La loi est pour l’instant assez floue et soulève plusieurs questions:

  • Qui pilotera ce PIAL: le chef d’établissement? Un coordinateur ou une coordinatrice?
  • Les AESH (accompagnant.es d’élèves en situation de handicap) seront-ils ou elles affecté.es à un PIAL? Ou aux élèves?
  • En cas d’AESH mutualisé.e, plusieurs élèves devront se partager le ou la même AESH. Qui décidera du nombre d’heures dont chaque élève bénéficiera?

Ces inquiétudes sont d’autant plus légitimes que le gouvernement affiche sa volonté d’aller vers toujours plus de mutualisation: voir l’extrait du rapport de la cour des comptes de mars 2018, cité dans cet article du site faire-face. On y lit également la nette augmentation des AESH mutualisé.e.s depuis leur création en 2012.

Si la mise en œuvre et l’application du PPS ( projet personnalisé de scolarisation) sont confiées aux chefs d’établissement et à l’équipe éducative, on peut s’inquiéter du fait qu’ils et elles ne soient pas formé.es au diagnostic des besoins (ni les médecins scolaires, ni les personnels de CMP). Ce diagnostic est jusqu’à présent réalisé par une équipe pluridisciplinaire au sein de la MDPH (maison départementale des personnes handicapées).

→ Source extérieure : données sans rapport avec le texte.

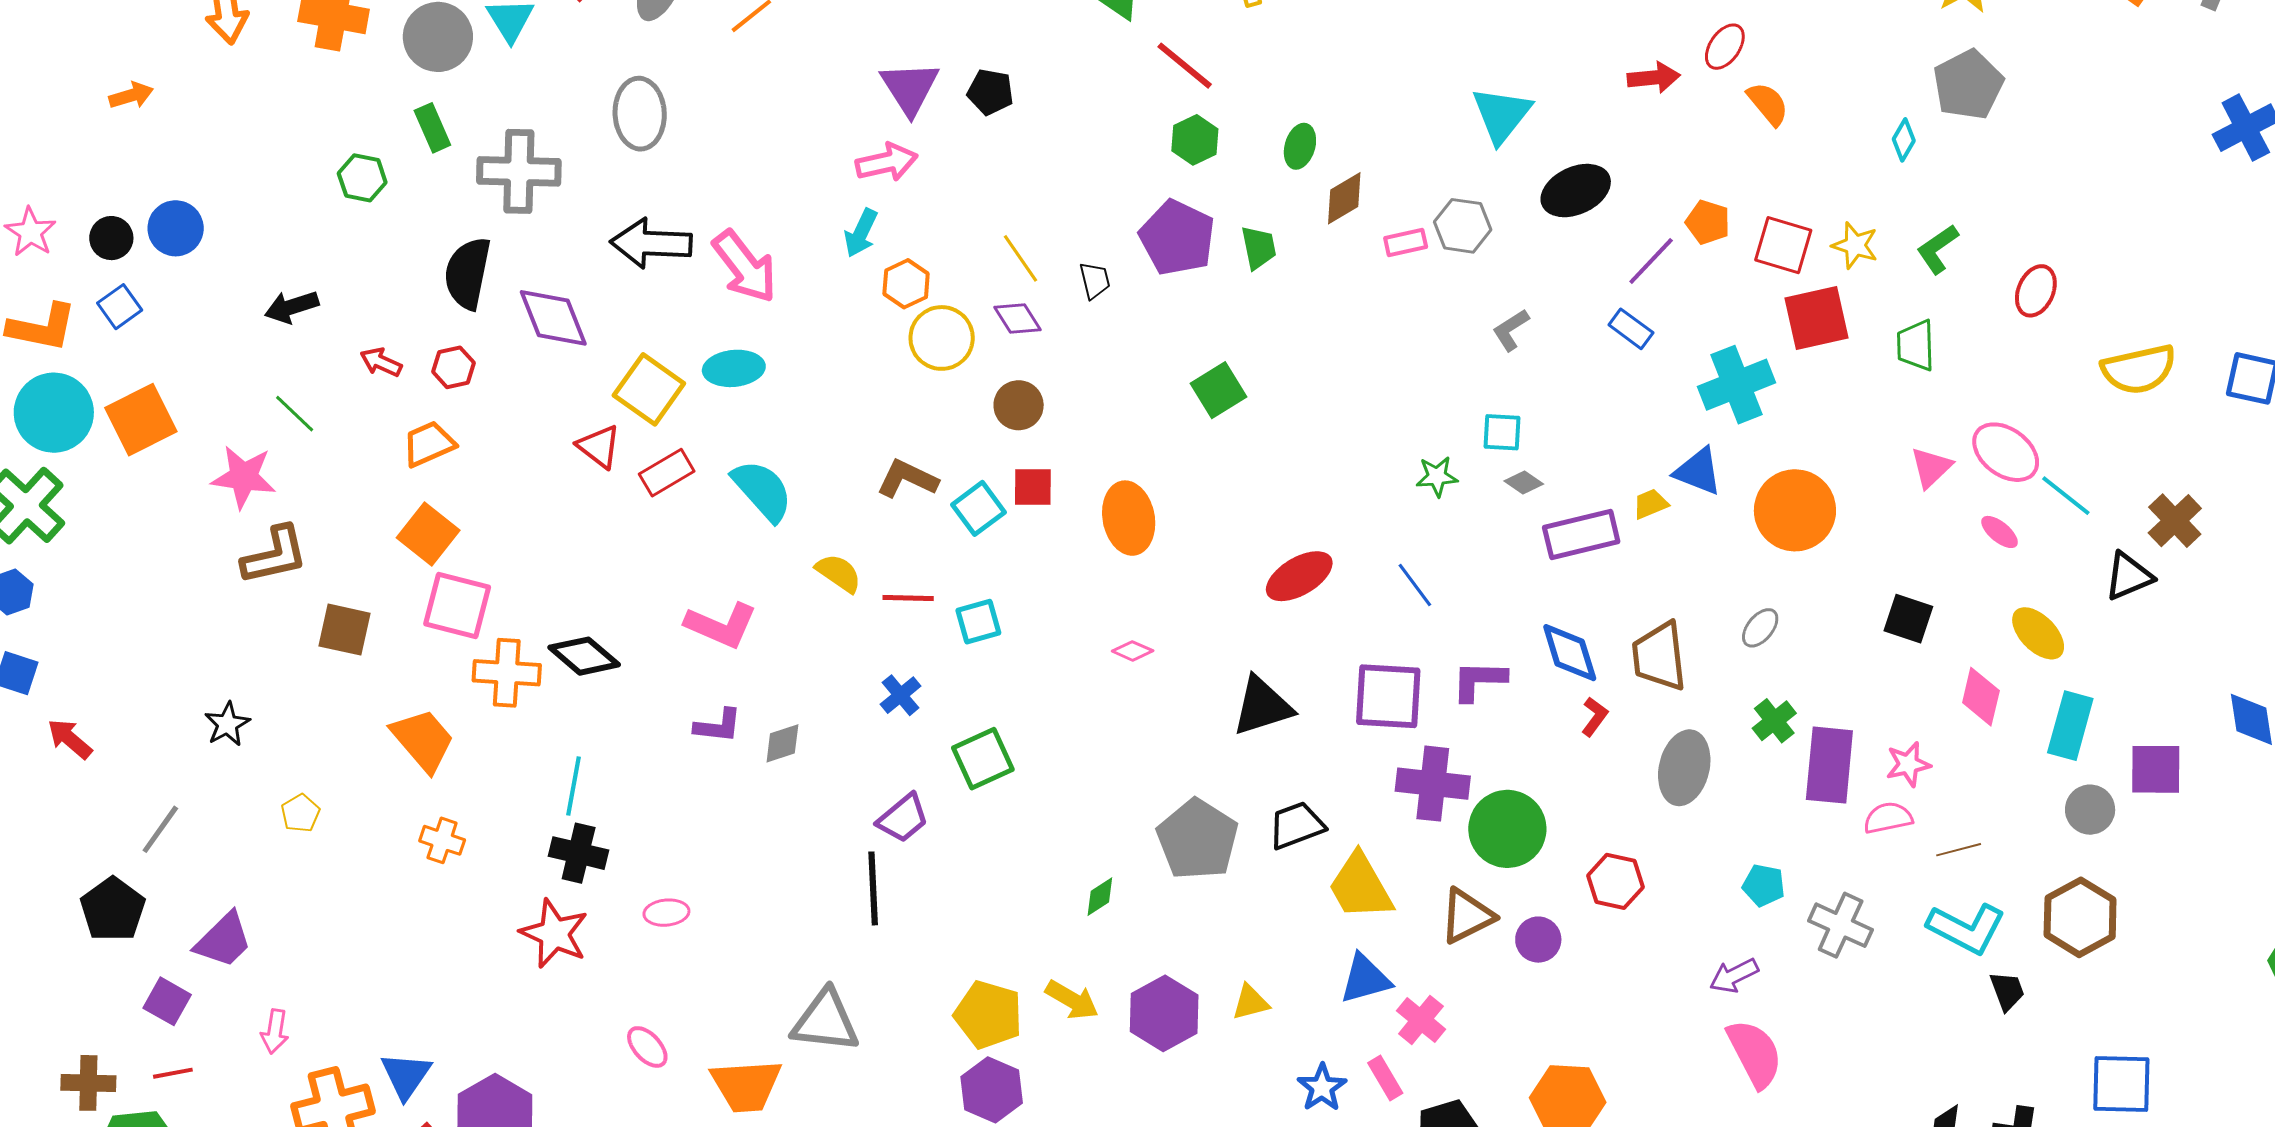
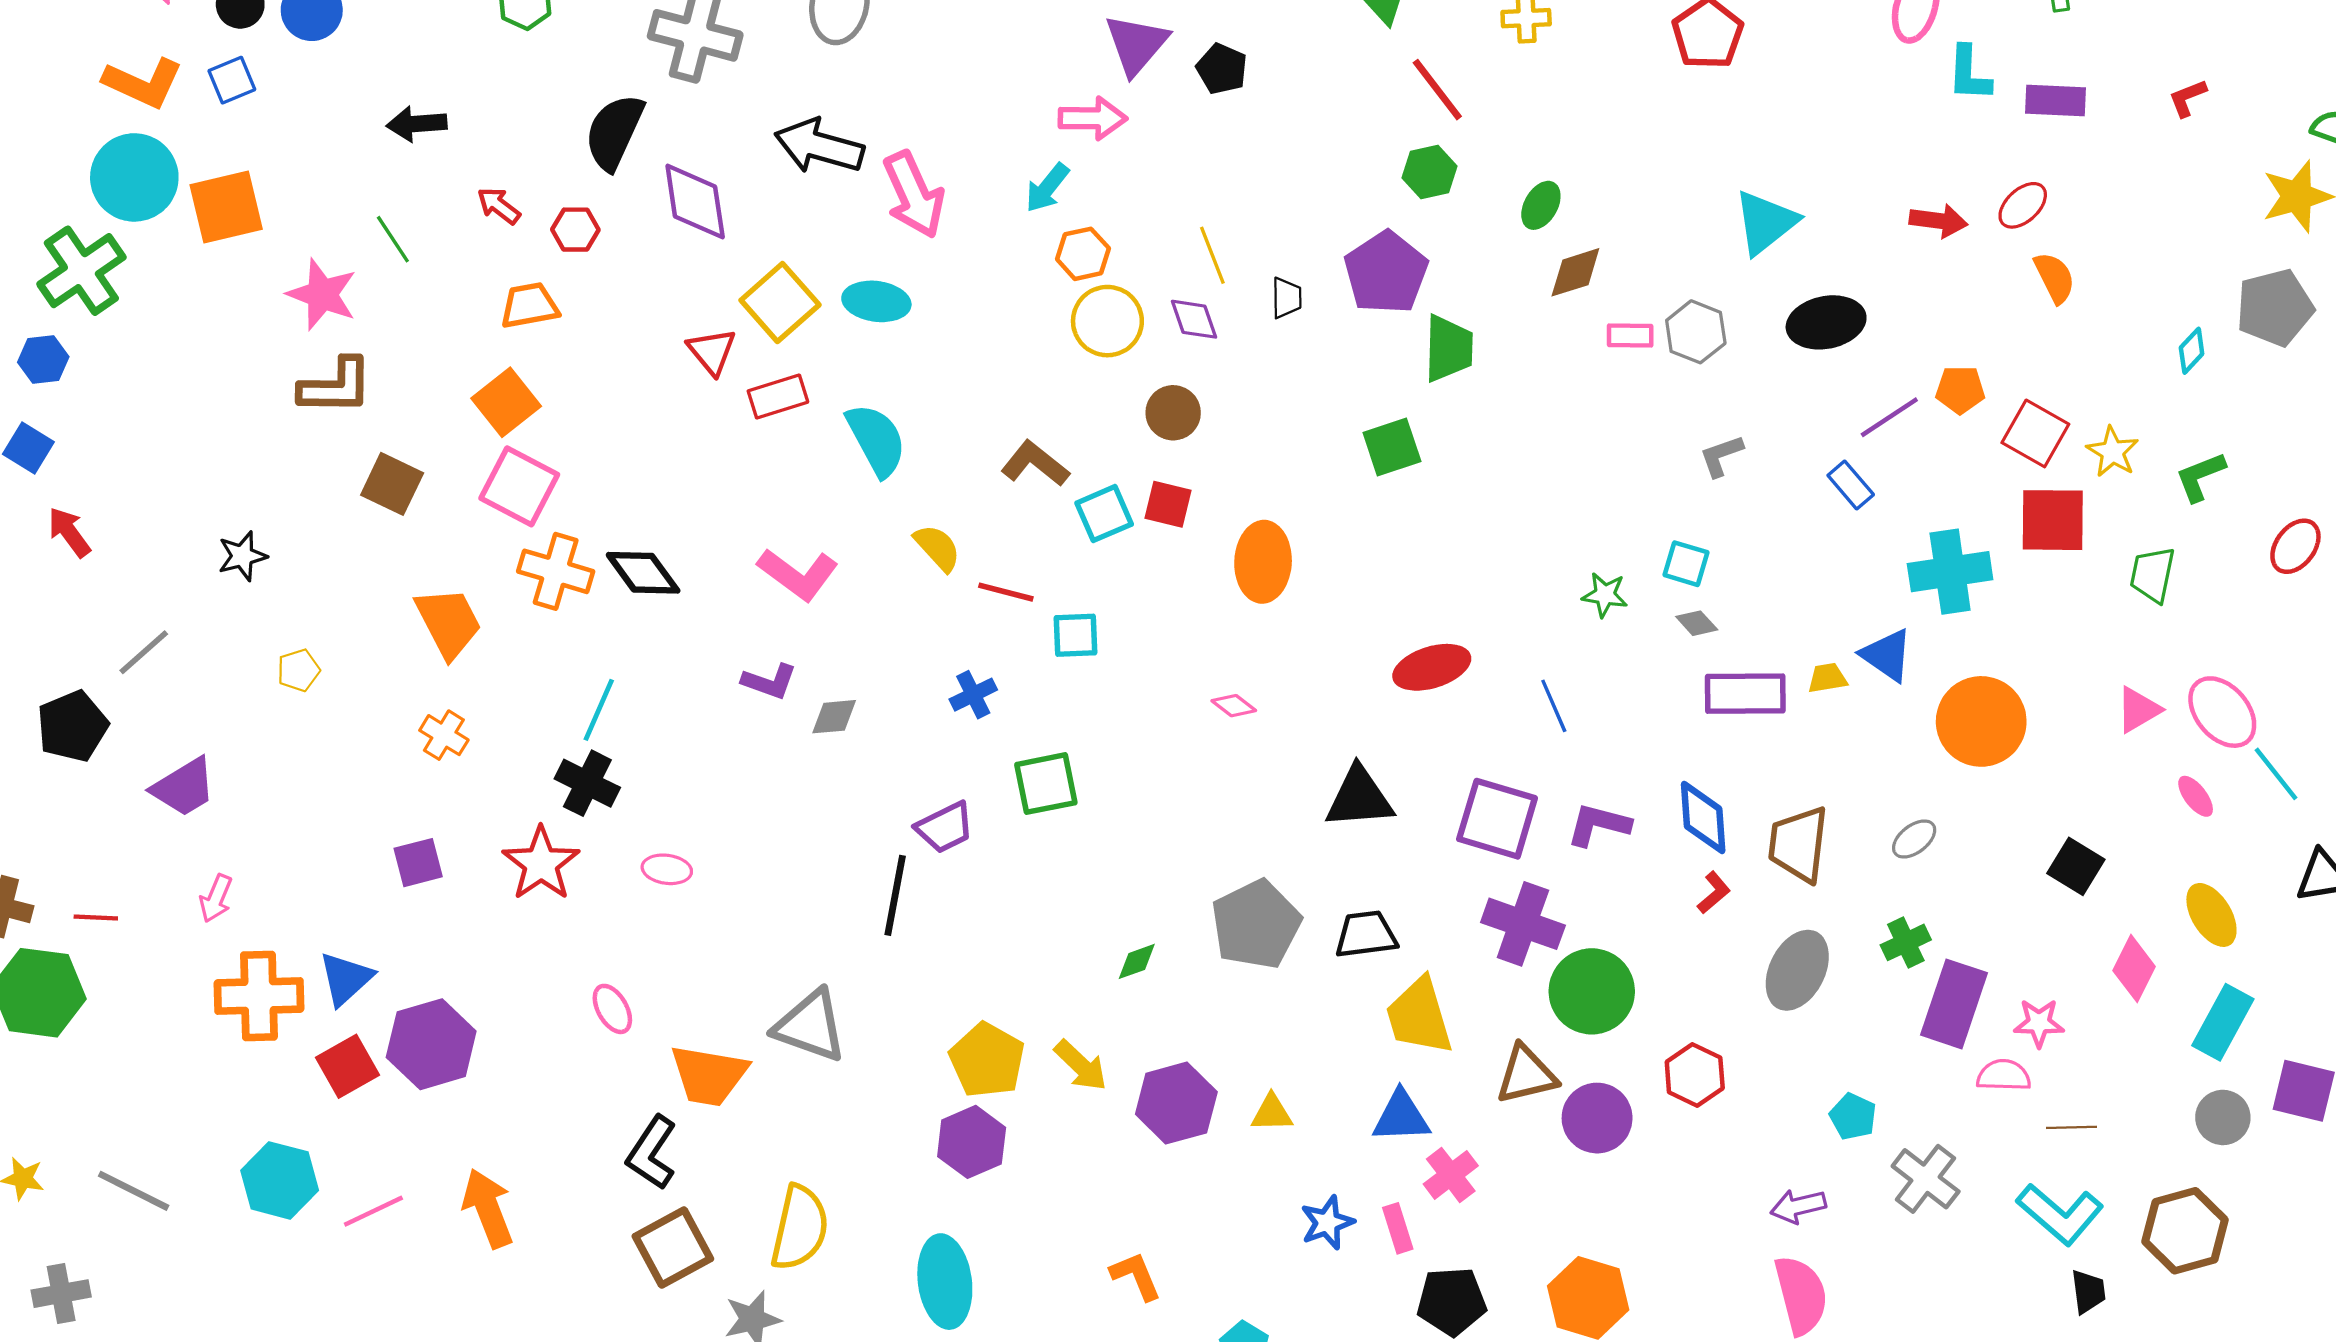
orange pentagon: (1708, 222) -> (1960, 390), turned -30
green trapezoid: (1259, 248) -> (1449, 349), moved, size x1.4
purple circle: (1538, 940) -> (1597, 1118), size x1.4
purple square: (167, 1001) -> (418, 863), moved, turned 33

Les personnels de l’Education nationale ne sont pas qualifiés pour accéder aux informations d’ordre médical. Ils n’ont aucune compétence pour apprécier correctement les compétences cognitives et comportementales des enfants, ainsi que leurs possibilités de développement. Un tel fonctionnement remettrait en cause directement le droit à une évaluation des besoins de l’enfant tel que l’édicte l’article L112-2 du Code de l’éducation. (FCPE)

Cette mesure inquiète donc à différents niveaux :

  • Au niveau de l’élève et de son bien-être : les élèves en situation de handicap sont fragiles et ont besoin de stabilité, de créer des liens de confiance dans la durée.
  • Au niveau de l’organisation de l’accompagnement : complications pour les élèves et les accompagnant.es: un même élève pourrait se retrouver avec plusieurs AESH, et les AESH voir leur emploi du temps morcelé.
  • Au niveau économique: la création prévue de 2000 PIAL à la rentrée 2019 ne fait pas partie du projet de loi de finances 2019.
  • Au niveau de la loi: ce dispositif respecte-t-il les droits donnés par la loi de 2005 à l’enfant en situation de handicap et sa famille?

Ces craintes sont en partie confirmées par des exemples de PIAL déjà expérimentés. Ainsi, l’inspection de Colmar (en Alsace) explique très clairement les conséquences d’une organisation par PIAL:

  • La mutualisation est la règle de base; les AESH sont mutualisé.es au sein du PIAL.
  • Un élève qui a besoin d’accompagnement individuel peut avoir plusieurs AESH.
  • On pourra demander à un.e AESH de changer d’établissement au cours d’une demi-journée.
  • Les affectations et emplois du temps des AESH pourront changer en cours d’année
  • Le/la coordinateur/trice est l’Inspecteur de circonscription OU le/la chef d’établissement OU le/la directeur.trice d’école
Les risques, en résumé

Une question d’économie?

En retirant cela à la MDPH, on peut penser que le Ministère de l’Education Nationale voudrait maîtriser la gestion de ces moyens humains afin de limiter l’accroissement du nombre d’accompagnants : l’attribution se ferait en fonction des moyens et non des besoins.

En limitant les affectations personnelles des AESH au profit d’affectations collectives, on réduit évidemment leur nombre et donc leur coût.

Ce que les familles, les enseignant.es et les AESH demandent:

-Un véritable statut pour les AESH: meilleures formation et rémunération.
-La limitation des effectifs dans les classes pour répondre au mieux aux besoins particuliers de chaque enfant.
-Une meilleure coordination entre les personnels de l’éducation nationale et les personnels de soin.
-Des formations de qualité pour tous les personnels qui accueillent des enfants en situation de handicap, parce que l’accompagnement par un.e AESH ne saurait être la seule réponse à une insertion de qualité.
-Des moyens matériels quand cela est nécessaire, afin d’adapter le matériel et l’environnement aux besoins de chaque enfant.